-- Begin ARTICLE --

The main experimental variable – the combination of GPR and VTL in the distracter voice – was varied randomly without replacement from the eight values with the current RSD value (one on each spoke). The main experiment consisted of 120 runs of 48 trials (four cycles as explained above). Between runs, the SNR cycled through the three SNR values. The combination of RSD oscillation and controlled spoke randomization meant that when all runs had been completed all of the RSD values, other than the end-points had been sampled 40 times at each SNR, and the end-points had been sampled 20 times.

SNR extension

The final part of the study measured psychometric functions for six distracters at SNR values of -15, -9, 0, +9 and +15 dB using an up-down procedure. Four of the distracters were the outermost points of spokes 1, 3, 5 and 7 marked with circles in Figure 1. The remaining two distracters were the target voice itself and a noise masker. The noise maskers were created by extracting the temporal envelopes of distracters chosen in the usual way, and then filling the envelopes with speech-shaped broadband noise (Elberling et al., 1989). Randomization was performed so that after 24 runs of 40 trials each, all mid-points in the SNR range had been measured 40 times for each distracter.

Results

An overview of the results is presented in Figure 4 in the form of three surfaces that show syllable-recognition performance as a function of GPR and VTL, separately for the three SNRs (+6 dB, 0 dB and -6 dB). The surfaces provide a descriptive summary of the data, and the technique for fitting the surfaces to the data is described below after this brief overview. The dotted lines in the GPR-VTL plane show the combinations of GPR and VTL that defined the distracters. The main effect of SNR is illustrated by the displacement of the surfaces around their outer edges, where the radial distance between the target and distracter is maximum; the average performance for the largest speaker difference was 77%, 64% and 52% when the SNR was +6 dB, 0 dB and -6 dB, respectively. The effect of speaker difference is illustrated by the indentation at the centre of each surface. In each case, as the radial distance between the target and distracter voice decreases, recognition performance decreases, and in each case, the worst performance occurs when there is minimal difference between the target and distracter in terms of GPR and VTL, as would be expected. Although the three surfaces have quite similar shapes, there is an interaction with SNR. The average performance at the centre of the surface drops 16% when the SNR is +6 dB, 29% when SNR is 0 dB and 20% when the SNR is -6 dB; that is, the drop in performance is greatest when there is no level difference between target and masker. There is a strong interaction between the effects of GPR and VTL that takes the form of a relatively simple tradeoff. If the two variables are described in logarithmic units (as shown in Figure 1), then a change in VTL has to be almost twice the change in GPR to have the same effect on performance. In other words, for a given level of performance, each GPR-VTL contour is an ellipse whose major and minor axes are aligned with the GPR and VTL dimensions, respectively, and the length of the major axis of the ellipse (GPR) is approximately half the length of the minor axis of the ellipse (VTL). The radial profile of the surface is a cumulative gamma function; the details of this model are described below in section III. B.1.

-- End ARTICLE --

* [SHORT EXERCISE 1]: From the listing, can you extract every line character for character, starting with the line containing "collection date: 1911-06-19" and going on through the last line of the listing, both ends included?
The speech-recognition article and the listing come from unrelated sources.

-- Begin EXTRACTED DATA --

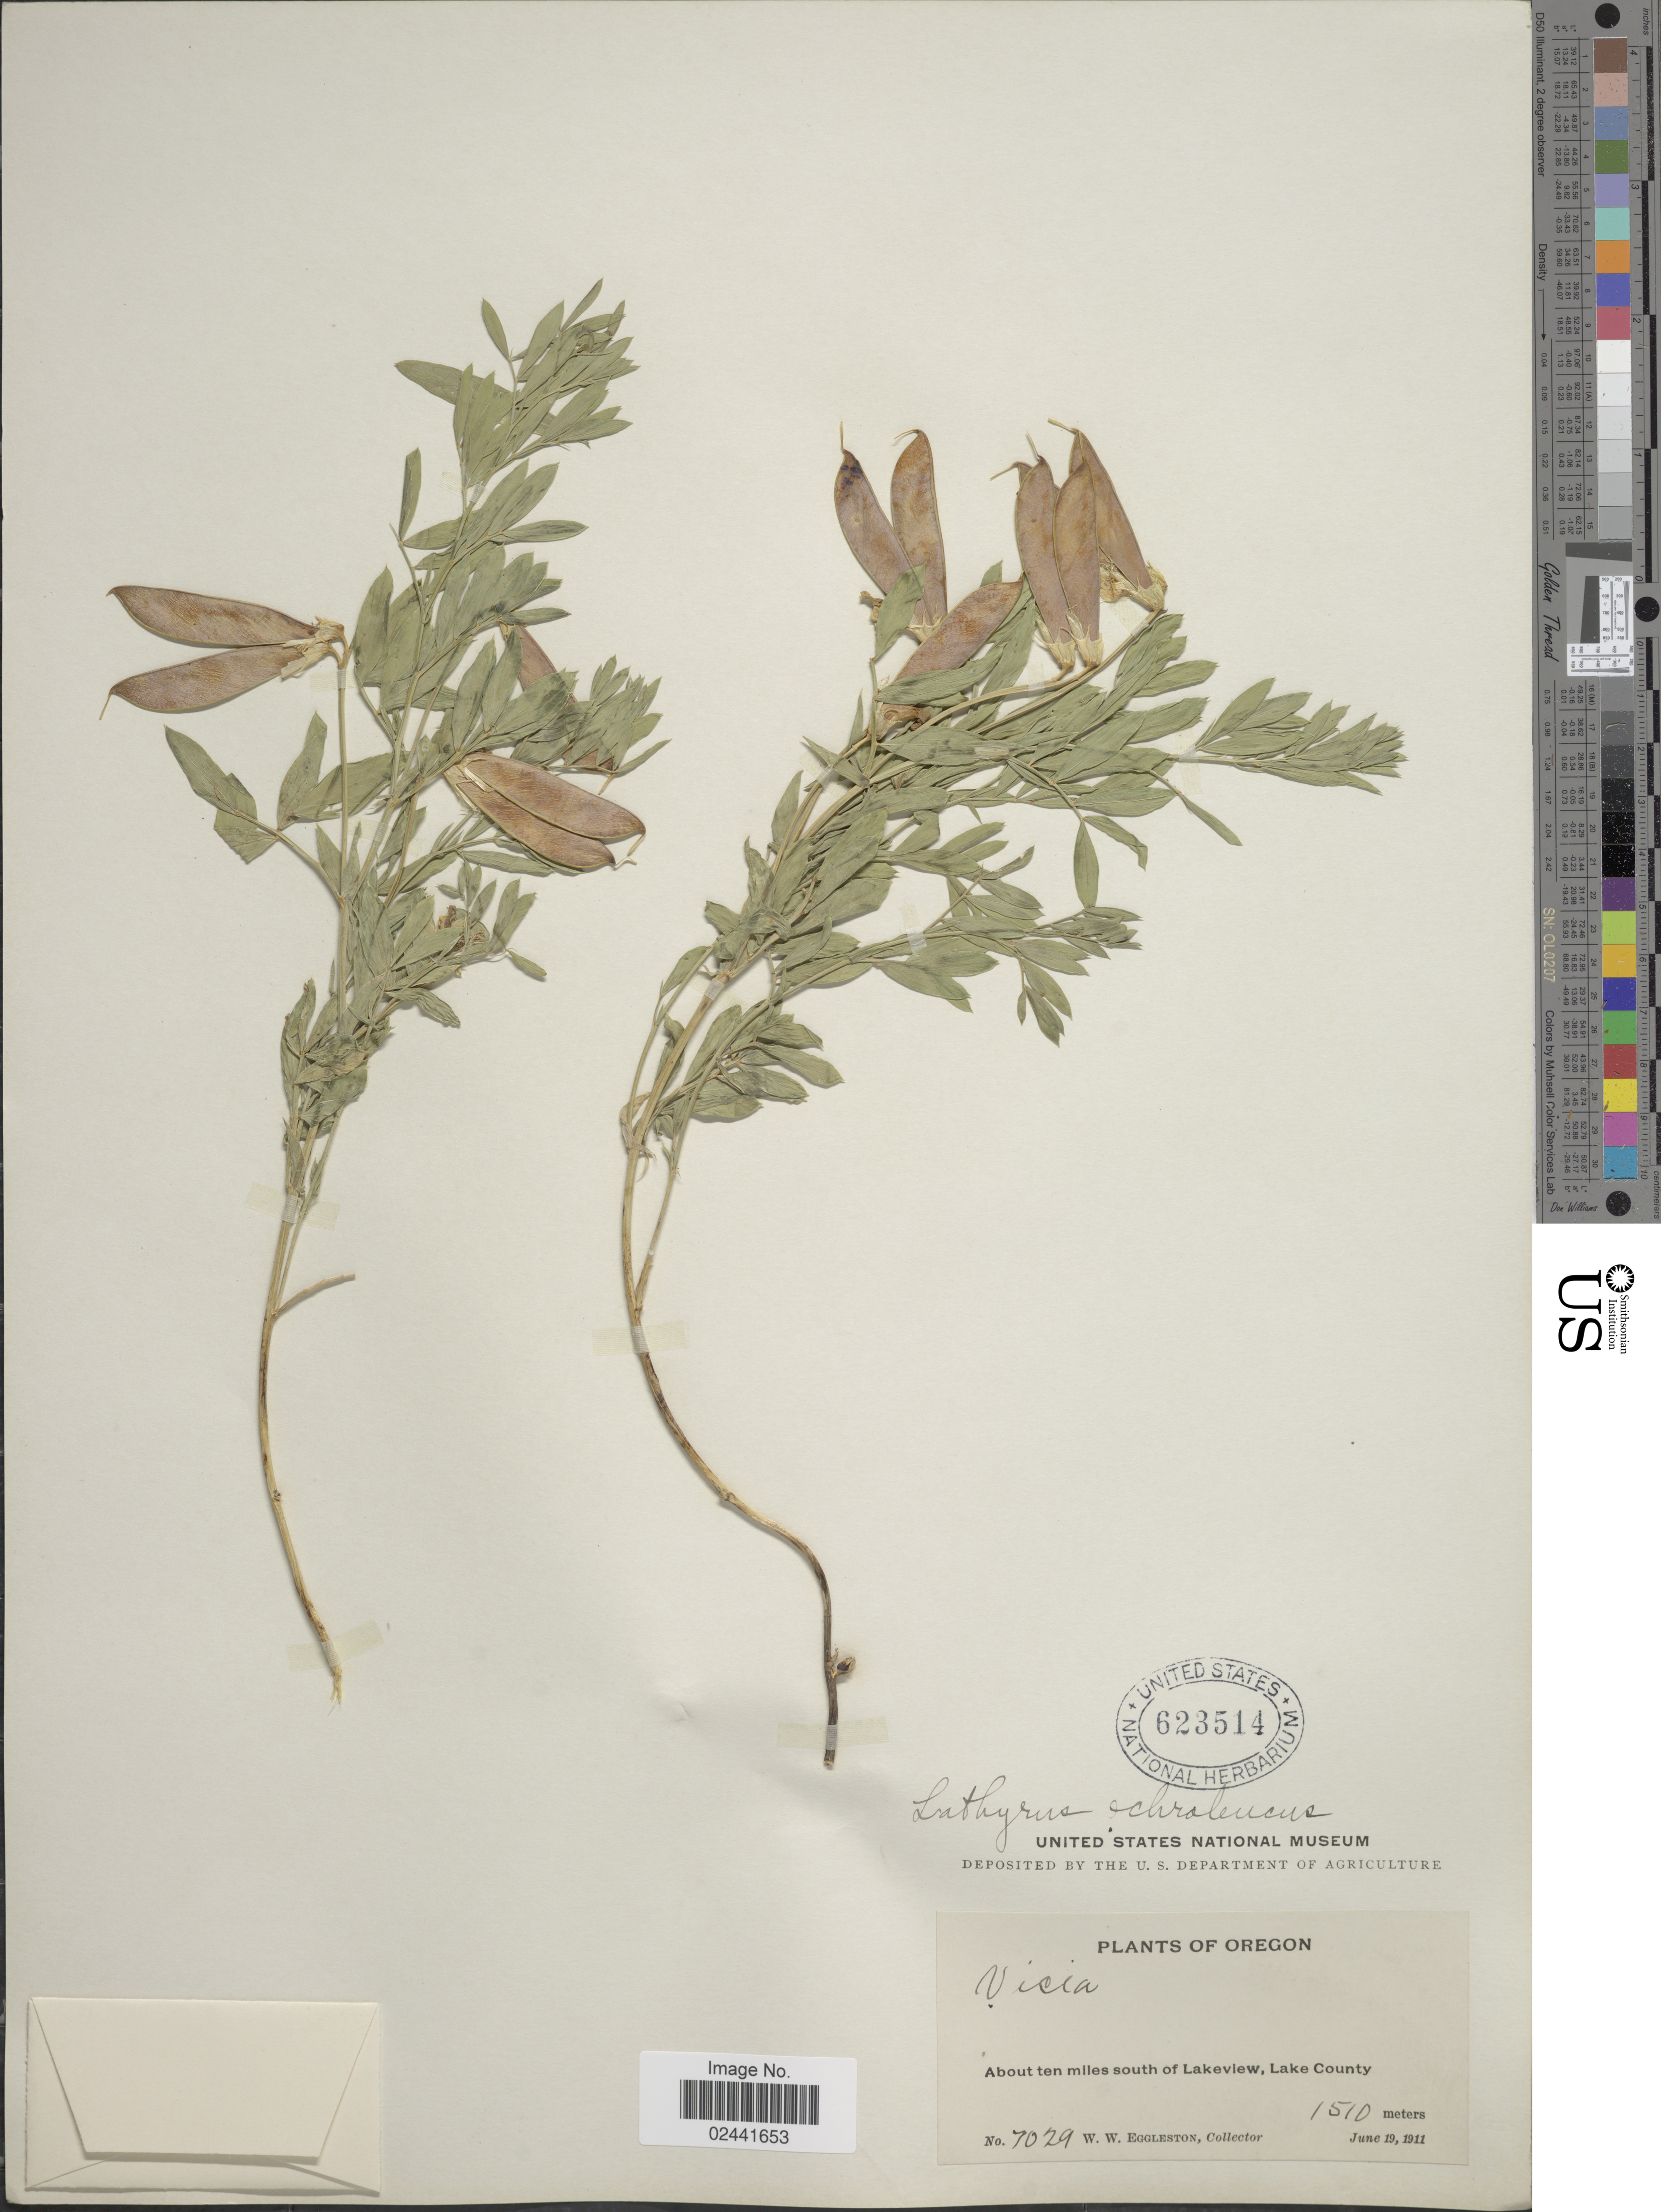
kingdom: Plantae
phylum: Tracheophyta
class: Magnoliopsida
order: Fabales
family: Fabaceae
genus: Lathyrus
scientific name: Lathyrus rigidus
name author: T.G. White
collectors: W. W. Eggleston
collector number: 7029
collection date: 1911-06-19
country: United States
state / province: Oregon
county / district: Lake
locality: About ten miles south of Lakeview, Lake County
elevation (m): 1510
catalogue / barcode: US 623514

-- End EXTRACTED DATA --

* [SHORT EXERCISE 2]: Do these statements agree with the speech-recognition article? (a) The main experiment was made up of 120 runs of 48 trials. (b) The drop in performance at the center of the surface is greatest when the SNR is +6 dB. (c) The noise maskers were made by filling the temporal envelopes with white noise. For each one, answer yes or no and quote the deciding words from the article.

* [FINAL ANSWER 1]:
collection date: 1911-06-19
country: United States
state / province: Oregon
county / district: Lake
locality: About ten miles south of Lakeview, Lake County
elevation (m): 1510
catalogue / barcode: US 623514

* [FINAL ANSWER 2]:
(a) Yes: "The main experiment consisted of 120 runs of 48 trials"
(b) No: "the drop in performance is greatest when there is no level difference between target and masker"
(c) No: "filling the envelopes with speech-shaped broadband noise"